## BEGIN Source passage

Fair point, such check can be easily added before broadcasting and the
rest of the code should already be able to handle this.
>
>> --- a/xen/arch/x86/smpboot.c
>> +++ b/xen/arch/x86/smpboot.c
>> @@ -425,7 +425,7 @@ void start_secondary(unsigned int cpu)
>>   
>>   static int wakeup_secondary_cpu(int phys_apicid, unsigned long start_eip)
>>   {
>> -    unsigned long send_status = 0, accept_status = 0;
>> +    unsigned long send_status = 0, accept_status = 0, sh = 0;
> sh doesn't need to be 64 bits wide, does it?
No, will change.
>
>>       int maxlvt, timeout, i;
>>   
>>       /*
>> @@ -445,6 +445,12 @@ static int wakeup_secondary_cpu(int phys_apicid, unsigned long start_eip)
>>       if ( tboot_in_measured_env() && !tboot_wake_ap(phys_apicid, start_eip) )
>>           return 0;
>>   
>> +    /*
>> +     * Use destination shorthand for broadcasting IPIs during boot.
>> +     */
> Nit (style): This is a single line comment.
Ack
>
>> +    if ( phys_apicid == BAD_APICID )
>> +        sh = APIC_DEST_ALLBUT;
> I think the latest for this the function parameter wants changing to
> unsigned int (in another prereq patch).
What do you mean, phys_apicid in wakeup_secondary_cpu()? It is passed
as signed int since __cpu_up(), should I change all of those to unsigned?
>
>> @@ -573,21 +578,31 @@ static int do_boot_cpu(int apicid, int cpu)
>>        */
>>       mtrr_save_state();
>>   
>> -    start_eip = bootsym_phys(trampoline_realmode_entry);
>> +    /* Check if AP is already up. */
>> +    if ( cpu_data[cpu].cpu_state != CPU_STATE_INIT )
>> +    {
>> +        /* This grunge runs the startup process for the targeted processor. */
>> +        unsigned long start_eip;
>> +        start_eip = bootsym_phys(trampoline_realmode_entry);
>>   
>> -    /* start_eip needs be page aligned, and below the 1M boundary. */
>> -    if ( start_eip & ~0xff000 )

## END Source passage

List of tasks:
- a) In the smpboot patch review, what value does the patch assign to sh when phys_apicid equals BAD_APICID?
- b) Resume the smpboot patch review from the point where it stops.

## BEGIN Raw data

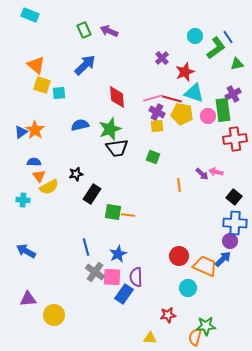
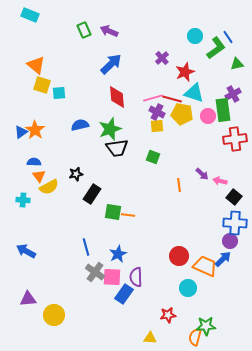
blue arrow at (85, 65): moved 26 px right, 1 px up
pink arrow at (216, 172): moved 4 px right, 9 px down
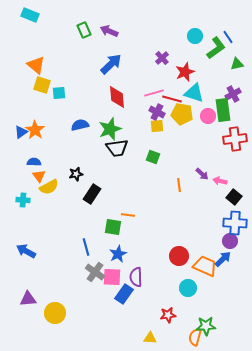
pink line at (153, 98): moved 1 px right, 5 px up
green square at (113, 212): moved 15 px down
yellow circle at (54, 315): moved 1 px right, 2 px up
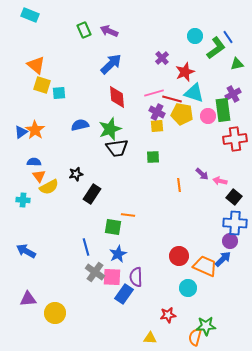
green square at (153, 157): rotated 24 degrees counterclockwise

## END Raw data
## BEGIN Raw data

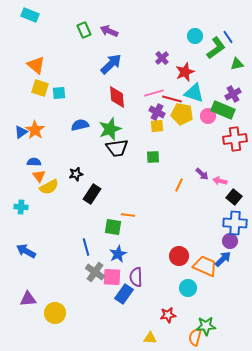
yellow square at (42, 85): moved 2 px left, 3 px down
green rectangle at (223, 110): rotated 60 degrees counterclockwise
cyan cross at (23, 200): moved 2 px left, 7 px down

## END Raw data
## BEGIN Raw data

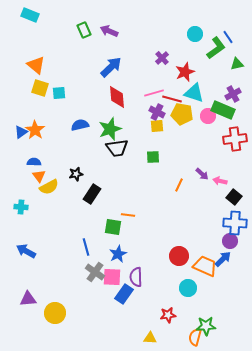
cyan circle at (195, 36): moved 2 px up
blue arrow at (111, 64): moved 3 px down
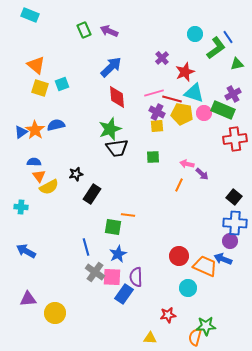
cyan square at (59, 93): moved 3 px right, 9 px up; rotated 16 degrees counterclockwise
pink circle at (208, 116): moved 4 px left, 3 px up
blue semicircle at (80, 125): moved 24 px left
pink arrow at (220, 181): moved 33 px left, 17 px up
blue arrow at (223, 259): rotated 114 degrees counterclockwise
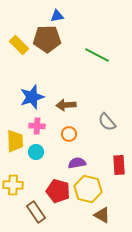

## END Raw data

Task answers:
- a) APIC_DEST_ALLBUT

- b)
>> -        panic("AP trampoline %#lx not suitably positioned\n", start_eip);
>> +        /* start_eip needs be page aligned, and below the 1M boundary. */
>> +        if ( start_eip & ~0xff000 )
>> +            panic("AP trampoline %#lx not suitably positioned\n", start_eip);
> Isn't this redundant now with the panic() in
> smp_send_init_sipi_sipi_allbutself(), at least as long as that runs
> unconditionally.
Won't be running unconditionally, but it also wouldn't be redundant in case
of hot-plugging.
>
>> -    /* So we see what's up   */
>> -    if ( opt_cpu_info )
>> -        printk("Booting processor %d/%d eip %lx\n",
>> -               cpu, apicid, start_eip);
>> +        /* So we see what's up   */
>> +        if ( opt_cpu_info )
>> +            printk("AP trampoline at %lx\n", start_eip);
> Why this change in log message? It makes messages for individual CPUs
> indistinguishable. And like above it's redundant with what
> smp_send_init_sipi_sipi_allbutself() logs.
>
>> -    /* This grunge runs the startup process for the targeted processor. */
>> +        /* mark "stuck" area as not stuck */
>> +        bootsym(trampoline_cpu_started) = 0;
>> +        smp_mb();
>>   
>> -    /* Starting actual IPI sequence... */
>> -    boot_error = wakeup_secondary_cpu(apicid, start_eip);
>> +        /* Starting actual IPI sequence... */
>> +        boot_error = wakeup_secondary_cpu(apicid, start_eip);
>> +    }
>> +
>> +    if ( opt_cpu_info )
>> +        printk("Booting processor %d/%d\n", cpu, apicid);
> Oh, here's the other half. Yet for above it still doesn't make sense
> to issue the same message for all CPUs.
I'll undo it. It was important at one point for debugging, but I agree
that it doesn't make sense now.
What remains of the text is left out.